Korra’s Spirituality: Avatar Aang’s Guidance
Location: Cliff, Southern Water Tribe, The South Pole
I loved this part. Book One: Air of The Legend of Korra began featuring this beautiful, confident young Avatar, effortlessly fulfilling her role as an Avatar in training. There was this instant implication of precocity and ease in Korra’s life. She was prideful and powerful.
I see the series of events presented this season as the first instance of conflict and struggle in her life. She can’t Airbend: her inability to do so and her constant failure in overcoming her spiritual block resounds the entire season. She is repeatedly thwarted by her opponents and rivals; she fails in her first romantic endeavors. And here she really is at her lowest point.
I think a lot of people might misunderstand Korra’s feelings here. She desperately wants to feel normal, to relish in her little victories with Mako and unlocking her Airbending, but it is all overshadowed. She may have won the war, but she lost the battle. She feels stripped of her potency and identity, what shaped her since the unripe age of seven, an identity and essence she gripped and held so tightly. It was everything for her. And yet in losing it, in experiencing this utmost sense of loss and despair, she breaks down and comes closer than ever before to the true purpose her possession of The Avatar Spirit is really meant to serve. She accesses her untapped, untouched, locked, and hidden spiritual reserve, that which was perpetually buried and unapparent to her because of her nature and attitude as an intensely physical and temporal individual. She calls Aang to her. She solicits assistance from the very last hope, an improbable and unlikely savior.

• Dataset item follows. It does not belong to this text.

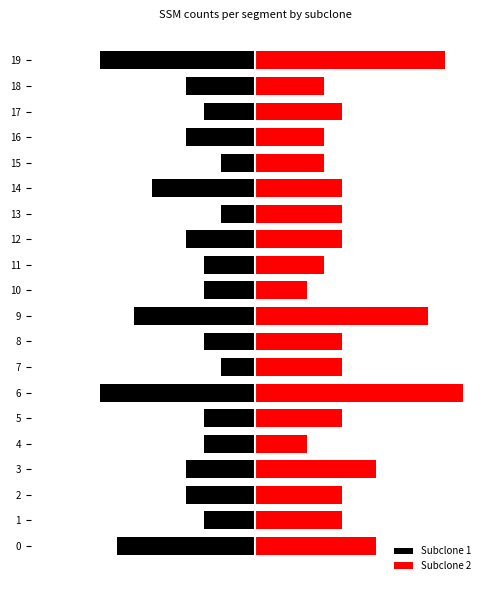

Rank the series by their average value, from lowest to highest.

Subclone 1, Subclone 2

I can just imagine how many times Korra called upon Aang in her times of need this season, hoping against all hope that he’d just appear, possess her, or that he’d come and unlock the Avatar State for her and permit the use of the safety net, the security mechanism to which all other Avatars had emergency access. And now, finally, Korra is answered. All that she was is broken. She retains not a single vestige of her former self, her former pretension and hubris. She is humbled and desperate, and finally answered.
Thus, I credit Korra in this restoration of her bending, just as much as I credit Aang. I see Aang as this leader of Avatars, this paragon, initiator of this Avatar Spiritual Renaissance. He rediscovered Energybending, and here he gifts the ability to Korra. It is a direct transmission, and Korra, with all her shields lowered, is the perfect candidate for acceptance and enlightenment. This was as much Korra’s victory as it was her salvation by Aang’s assistance.
So many fans are jaded in the “message” of these last moments. However, Korra’s bitterness, rejection of Mako, and complete lack of self-worth don’t imply that without your bending you are worthless. I should hope Lin’s beautiful sacrifice would’ve taught us exactly the opposite: that there are many things more important than the possessions we hold most greedily. It’s about love and honor, yet in the moments before Korra’s call for help she is incapable of accepting love or feeling worthwhile because she has lost herself. She has fallen into nothingness and uncertainty, the kind of uncertainty that provokes authentic self-discovery. She has been crushed, but that was what was necessary. The destruction of this former, hot-headed, pugnacious, and arrogant persona was an absolute requisite to her quest for Spiritual Enlightenment. She needed to detach herself from everything around her, and here, at her lowest point, when she was least herself, lost in a tumultuous sea of emotions, she comes to her knees, and from within calls to Aang, brings her quest to an end, and earns her own salvation.
I appreciate every read through immensely.